Given instruction 1:
For each statement about the Chubby notes below, say whether it agrees with the notes, answering yes or no and quoting the words that decide it: (a) Events are delivered before the action takes place. (b) Open() is the only call that takes a node name. (c) A handle is created even if the client lacks the needed permissions.
Given instruction 2:
Turn the paragraph of the Chubby notes beginning "Handles are created with Open()" into a shorter bulleted list that keeps its main facts.

Text passage:
■ ■ ■

The clients may subscribe to various number of events when creating the handle.
The events are delivered to the client async via an up-call from Chubby library
Events include :
- modified content inside files
- child node changed (added, removed or modified)
- master failed over
- handle failed or has become invalid
- lock acquired
- conflicting lock req from another client
Events are delivered AFTER the action has occurred

API

Handles are created with Open() and destroyed with Close()
Open() opens a named file or directory to produce a handle.
- Only this call takes a node name, all other operations use handles
The client indicates various options :
- how the handle will be used (reading; writing and locking; changing the ACL). The handle is created only if the client has the appropriate permissions.
- events that should be delivered .
- the lock-delay.

■ ■ ■

Provided material:

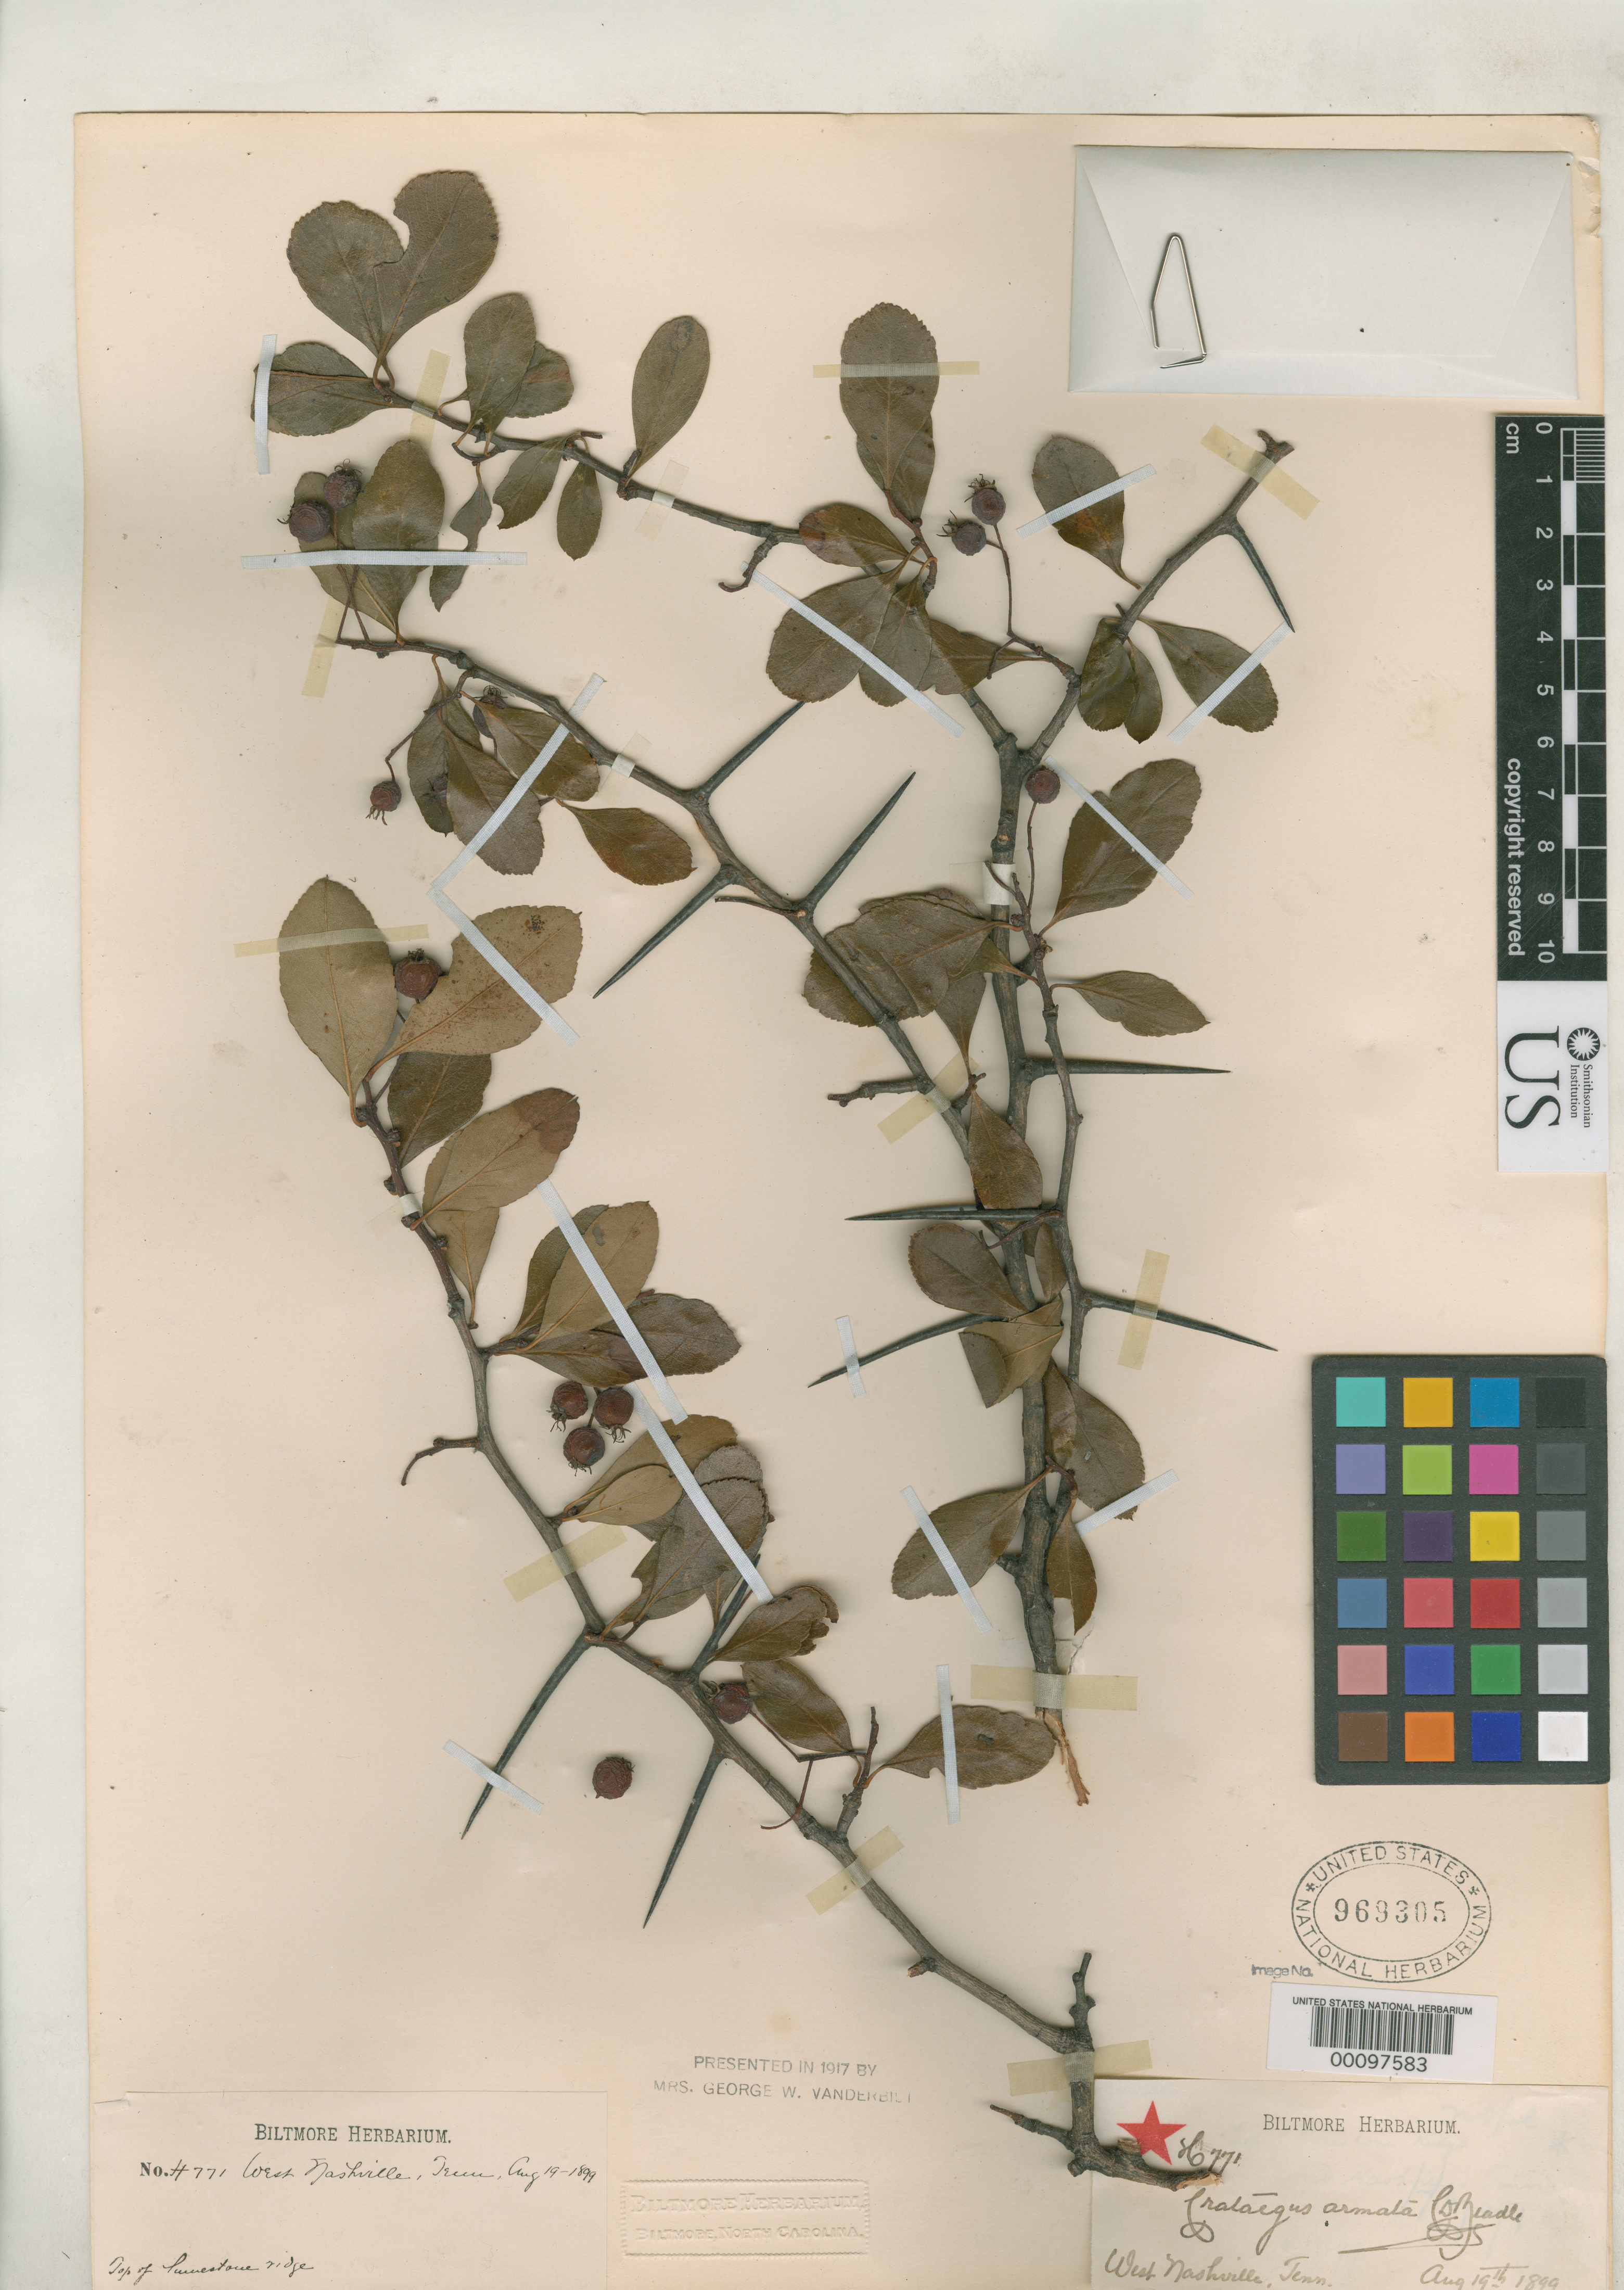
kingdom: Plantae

■ ■ ■

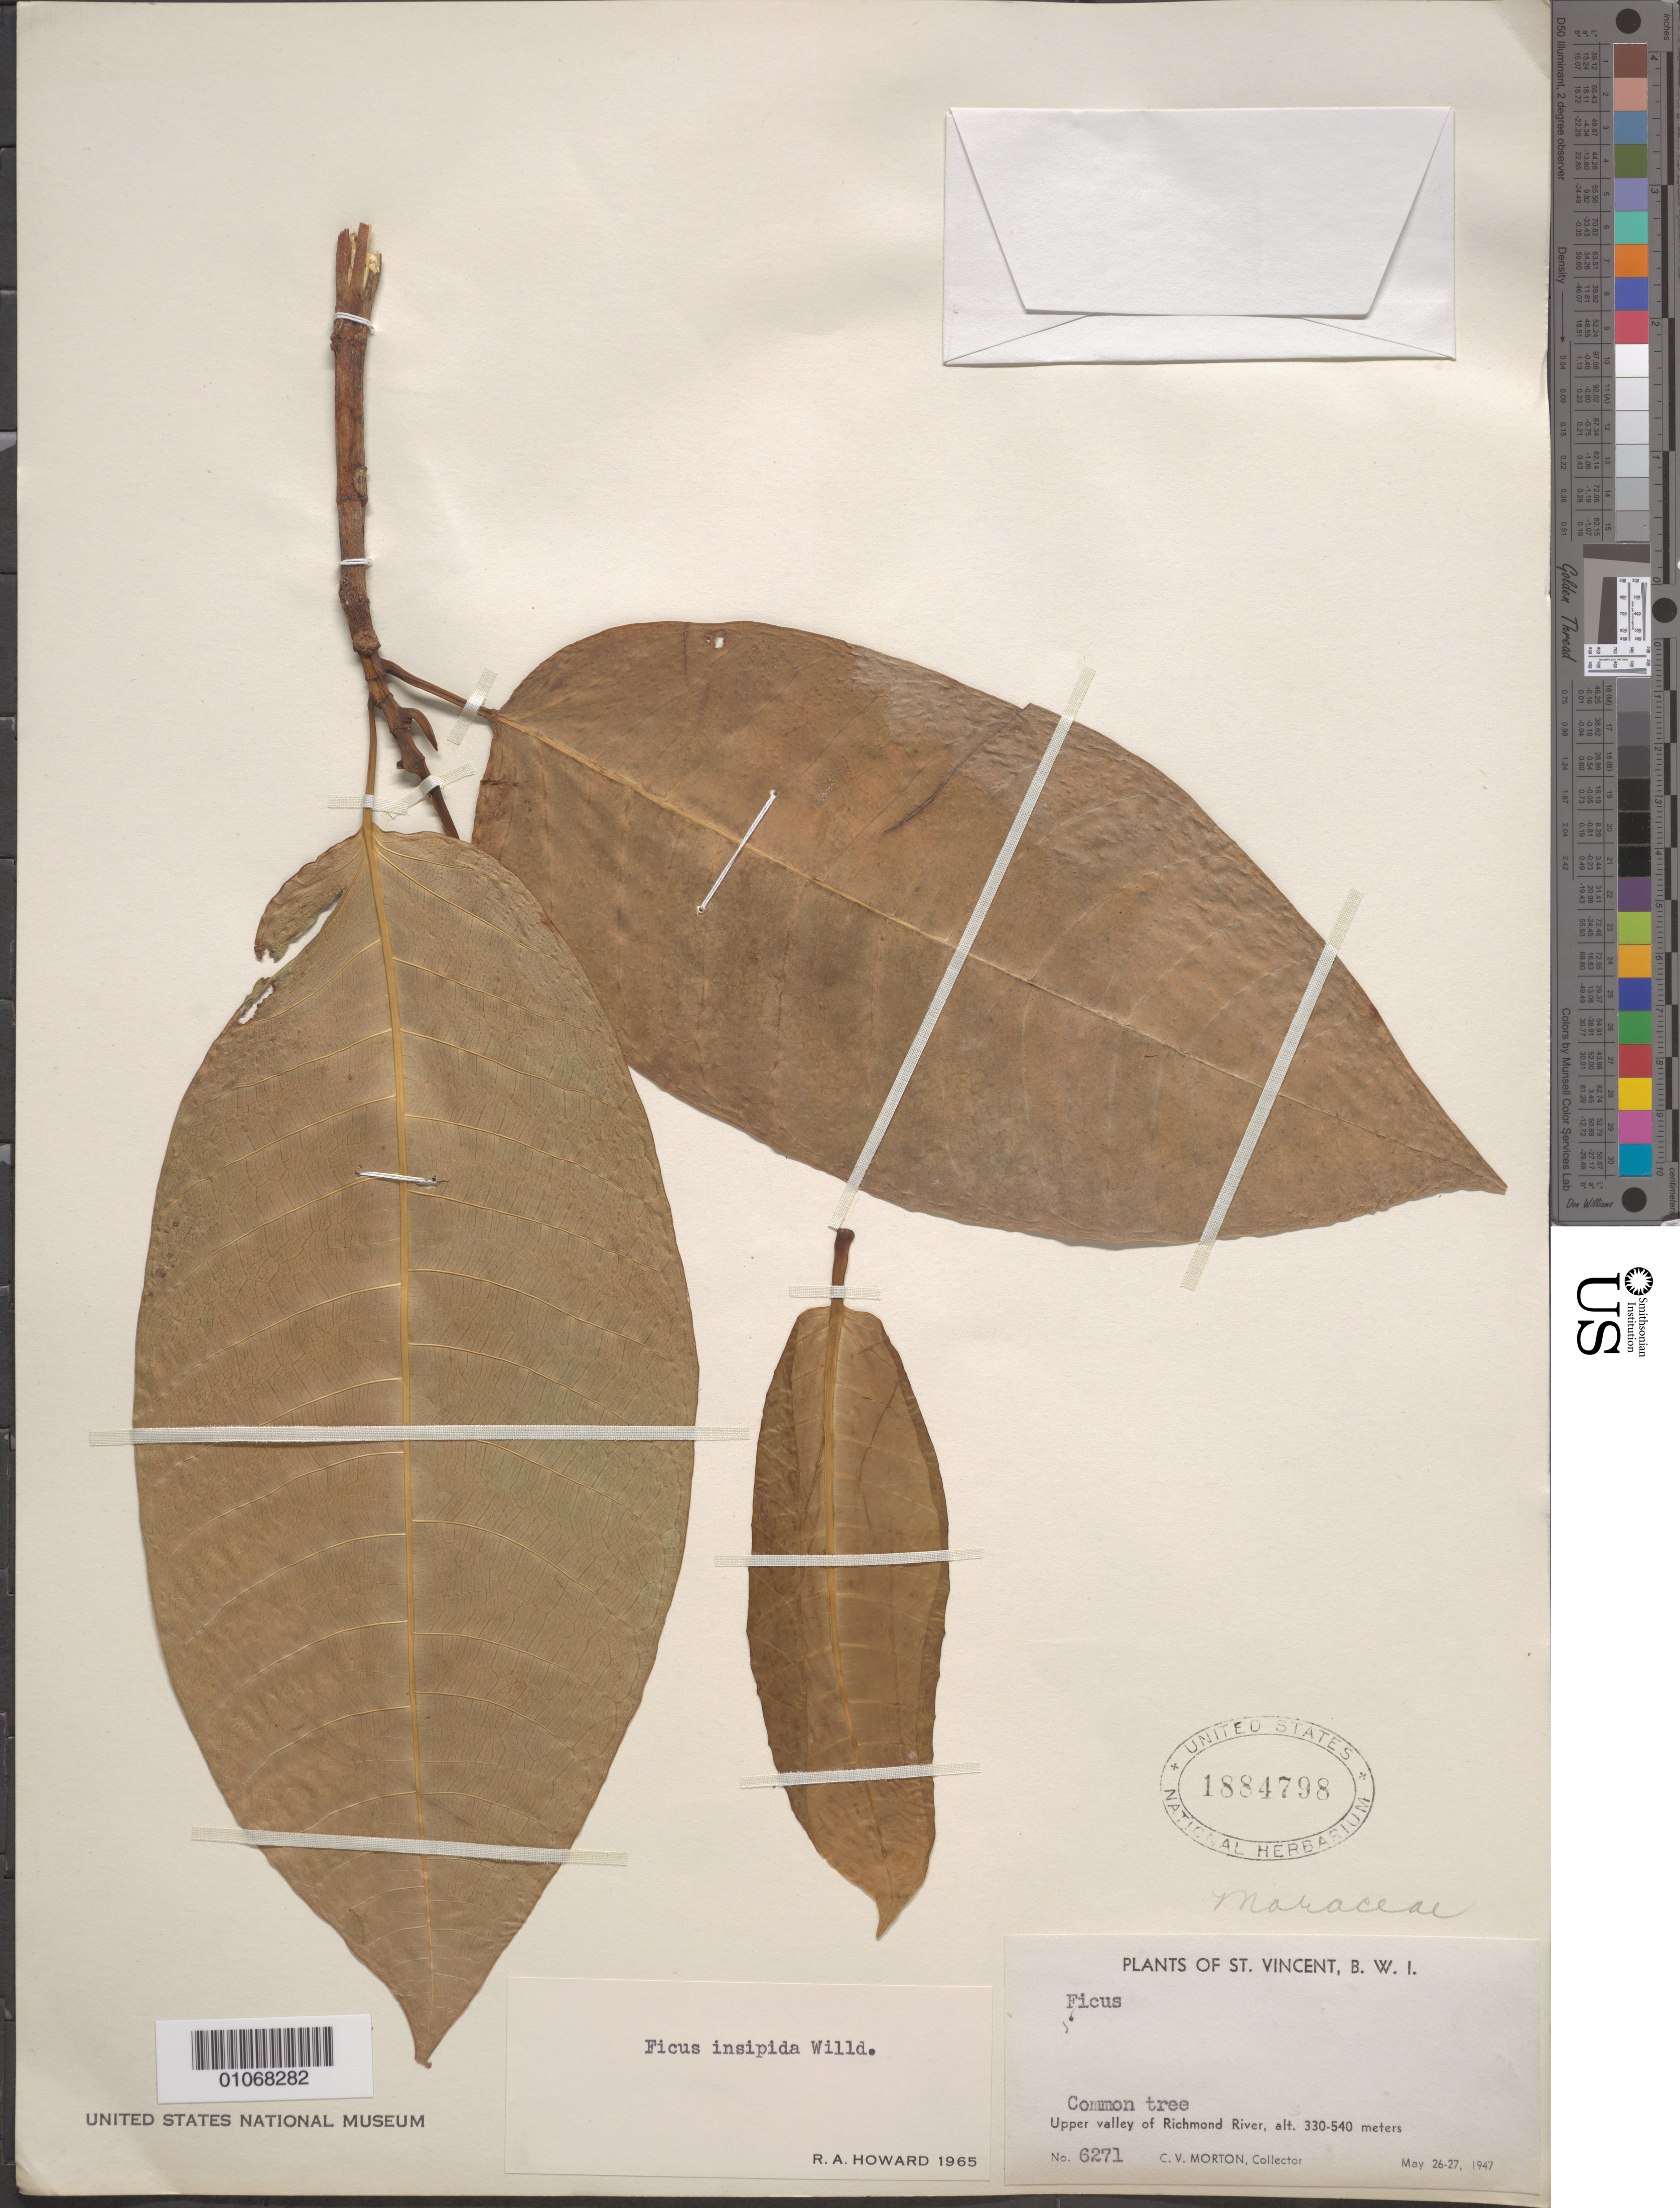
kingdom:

■ ■ ■

Exercise solution 1:
(a) No: "Events are delivered AFTER the action has occurred"
(b) Yes: "Only this call takes a node name, all other operations use handles"
(c) No: "The handle is created only if the client has the appropriate permissions."

Exercise solution 2:
- Open() creates handles, and Close() destroys them.
- Open() opens a named file or directory and produces a handle.
- Open() is the only call that takes a node name. All other operations use handles.
- The client sets these options when opening:
  - how the handle will be used (reading; writing and locking; changing the ACL), with the handle created only if the client has the appropriate permissions
  - which events should be delivered
  - the lock-delay